Task instructions: Which lines in the records below contain the string "underline", with uppercase and lowercase treated as different? Identify each one and copy it in full.

Data for this exercise:
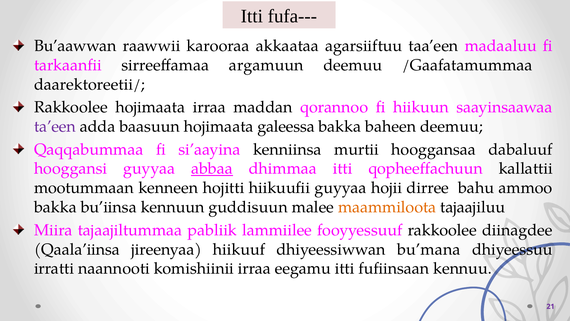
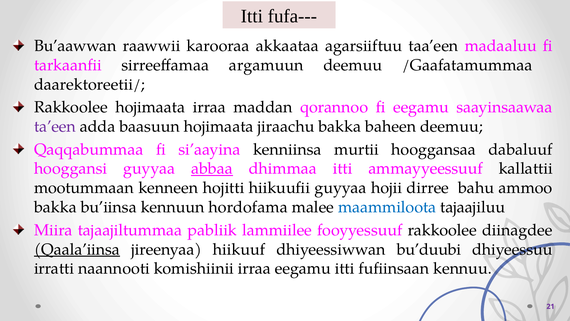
fi hiikuun: hiikuun -> eegamu
galeessa: galeessa -> jiraachu
qopheeffachuun: qopheeffachuun -> ammayyeessuuf
guddisuun: guddisuun -> hordofama
maammiloota colour: orange -> blue
Qaala’iinsa underline: none -> present
bu’mana: bu’mana -> bu’duubi
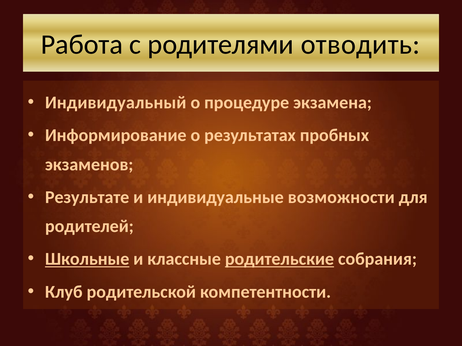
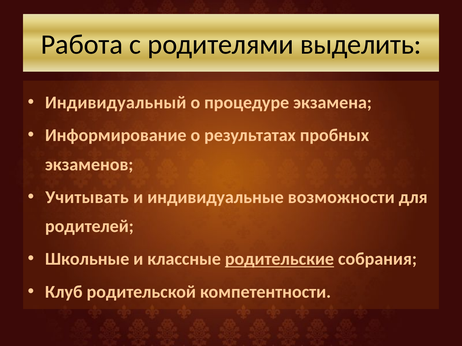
отводить: отводить -> выделить
Результате: Результате -> Учитывать
Школьные underline: present -> none
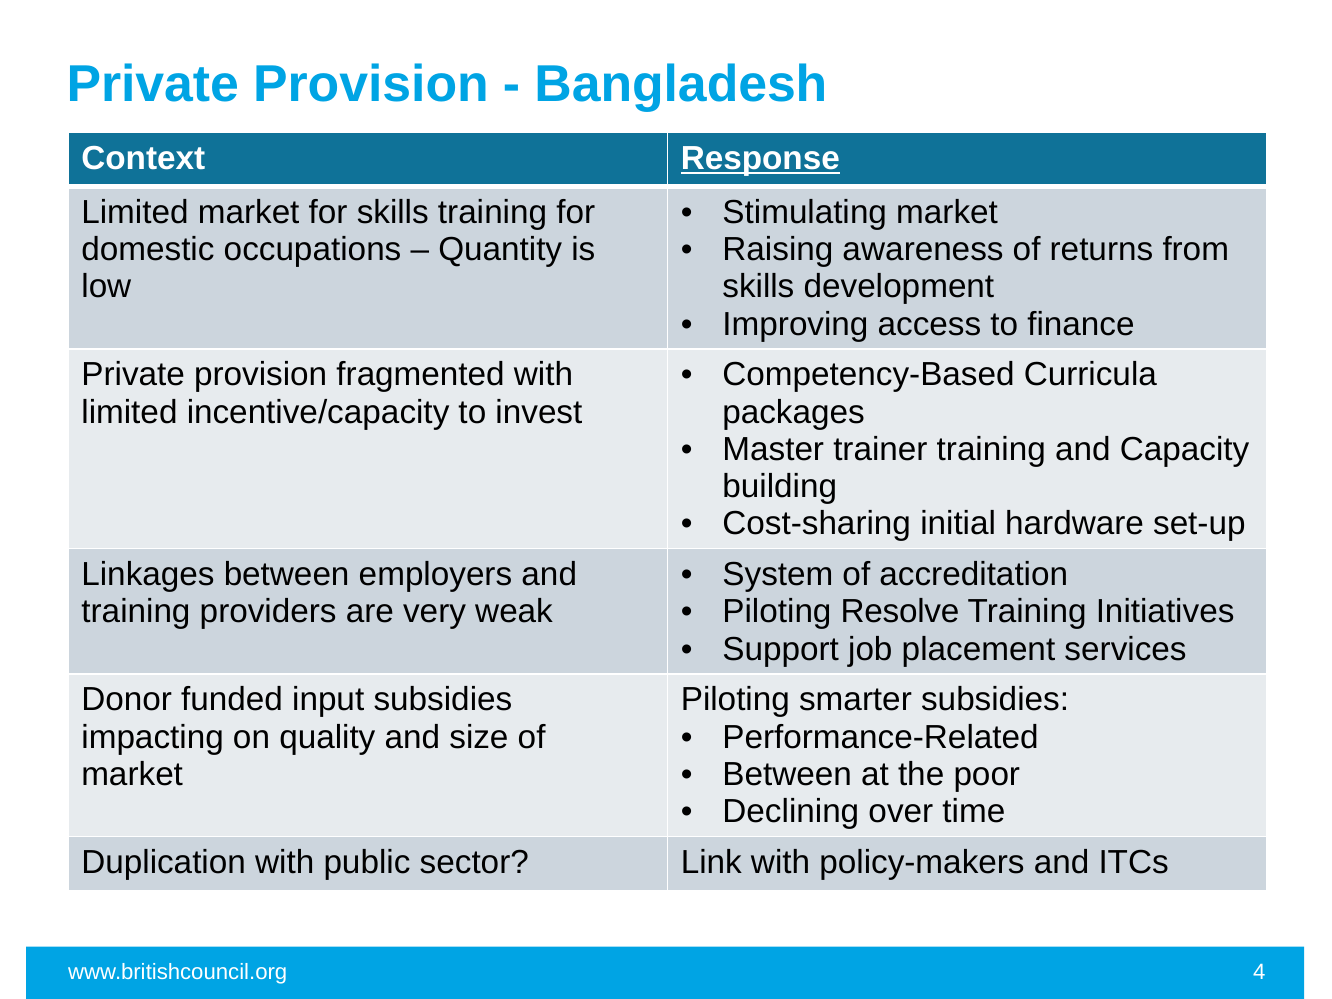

Task result:
Qaala’iinsa underline: none -> present
Школьные underline: present -> none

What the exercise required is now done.